▶ _TEXTO DE ESTUDO_
O primeiro significado é frequentemente aplicado ao comércio, ao investimento e à tecnologia (apesar de a maioria das definições não relacionarem oportunidade com vulnerabilidade), o que sempre conduziu a mudanças económicas estruturais, em especial no que diz respeito ao emprego. Alterações estruturais podem ser simultaneamente benéficas e disruptivas. E os políticos há muito que têm de encontrar um equilíbrio entre o princípio abstrato de abertura e medidas concretas para limitar os efeitos negativos das mudanças.

 

Felizmente, a investigação académica e a perspectiva histórica podem ajudar os políticos a responder de forma inteligente a estes desafios. Pensemos na experiência dos países pequenos desenvolvidos do norte da Europa, que tendem a ter uma economia aberta e por um bom motivo: se não tivessem, teriam de diversificar excessivamente as partes transaccionáveis das suas economias para irem ao encontro da procura doméstica. Isso iria impor custos elevados porque a pequena dimensão do mercado interno não iria permitir que atingissem economias de escala em tecnologia, desenvolvimento do produto e produção.

▶ _DADOS FORNECIDOS_
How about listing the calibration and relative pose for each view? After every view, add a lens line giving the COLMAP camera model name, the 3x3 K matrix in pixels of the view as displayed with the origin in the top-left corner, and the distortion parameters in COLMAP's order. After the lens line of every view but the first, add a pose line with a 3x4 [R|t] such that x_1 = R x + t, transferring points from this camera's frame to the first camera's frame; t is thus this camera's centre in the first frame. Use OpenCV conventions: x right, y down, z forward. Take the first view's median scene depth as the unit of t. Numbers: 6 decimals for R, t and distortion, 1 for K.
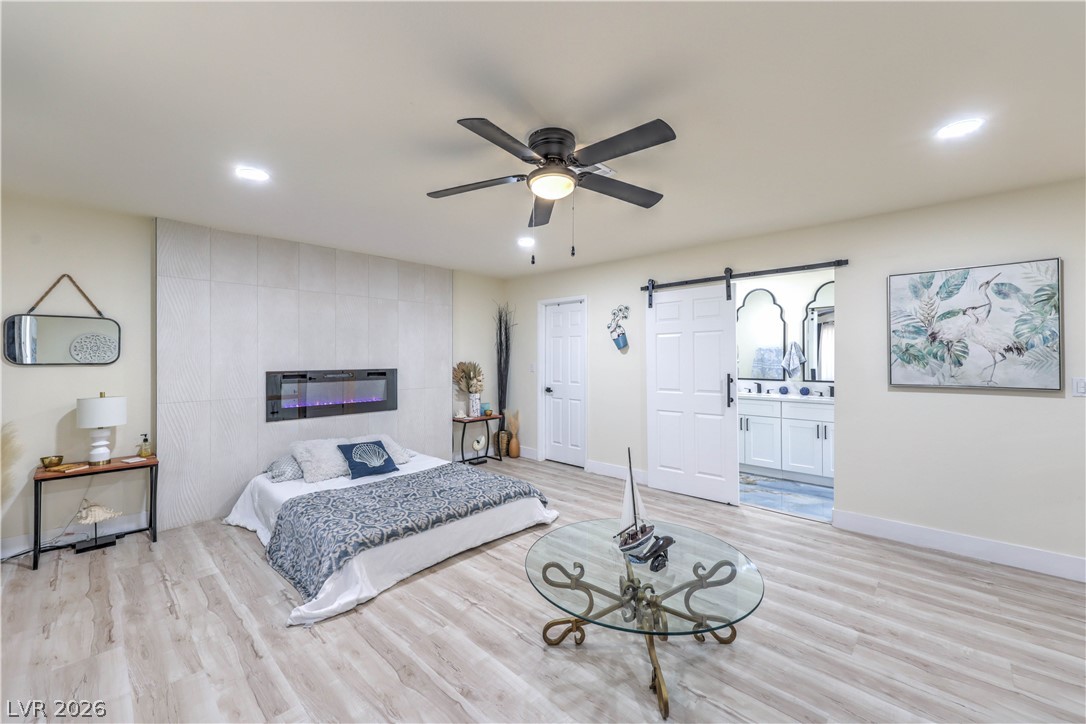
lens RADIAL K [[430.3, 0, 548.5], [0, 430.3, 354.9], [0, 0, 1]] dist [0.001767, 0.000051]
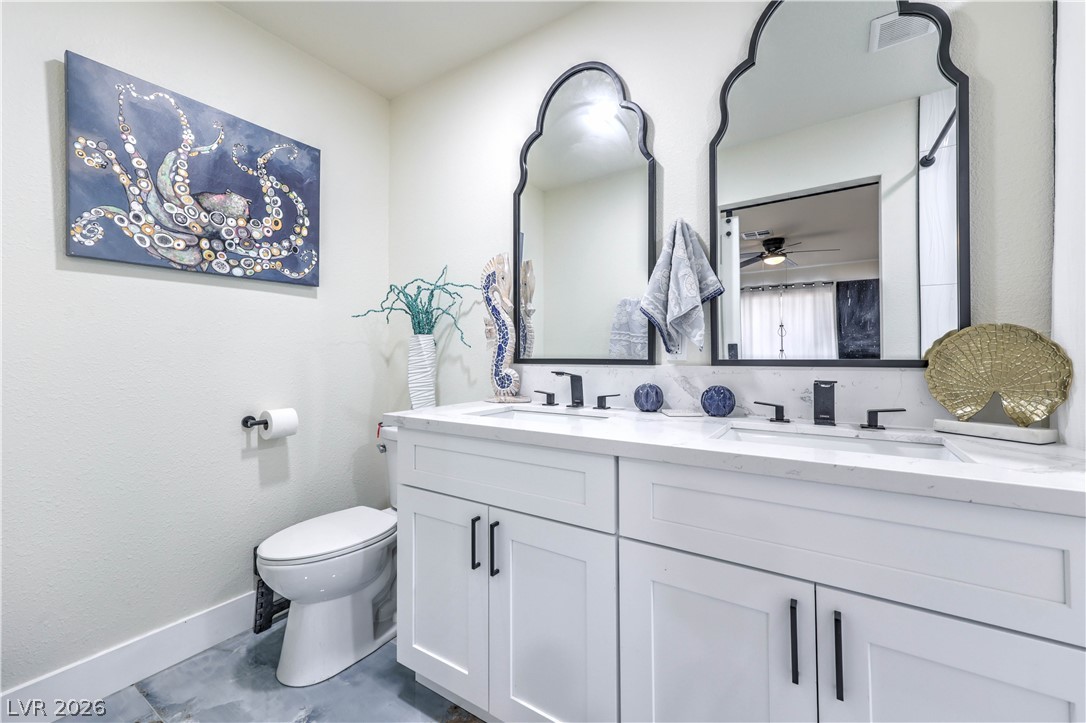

▶ _TAREFA 1_
Diga se cada afirmação está de acordo com o texto de estudo. Responda sim ou não e cite as palavras do texto que o decidem: (a) As alterações estruturais podem ser benéficas e disruptivas ao mesmo tempo. (b) A maioria das definições relaciona oportunidade com vulnerabilidade. (c) Os países pequenos desenvolvidos do norte da Europa tendem a ter uma economia fechada.
▶ _TAREFA 2_
Transcreva sem alterações o trecho do texto de estudo que começa em "O primeiro significado" e termina em "negativos das mudanças.", incluindo estas palavras.
▶ _TAREFA 3_
Segundo o texto de estudo, o que pode ajudar os políticos a responder de forma inteligente a estes desafios?

▶ _A SUA RESPOSTA 1_
(a) Sim: «Alterações estruturais podem ser simultaneamente benéficas e disruptivas.»
(b) Não: «apesar de a maioria das definições não relacionarem oportunidade com vulnerabilidade»
(c) Não: «que tendem a ter uma economia aberta e por um bom motivo»

▶ _A SUA RESPOSTA 2_
O primeiro significado é frequentemente aplicado ao comércio, ao investimento e à tecnologia (apesar de a maioria das definições não relacionarem oportunidade com vulnerabilidade), o que sempre conduziu a mudanças económicas estruturais, em especial no que diz respeito ao emprego. Alterações estruturais podem ser simultaneamente benéficas e disruptivas. E os políticos há muito que têm de encontrar um equilíbrio entre o princípio abstrato de abertura e medidas concretas para limitar os efeitos negativos das mudanças.

▶ _A SUA RESPOSTA 3_
A investigação académica e a perspectiva histórica.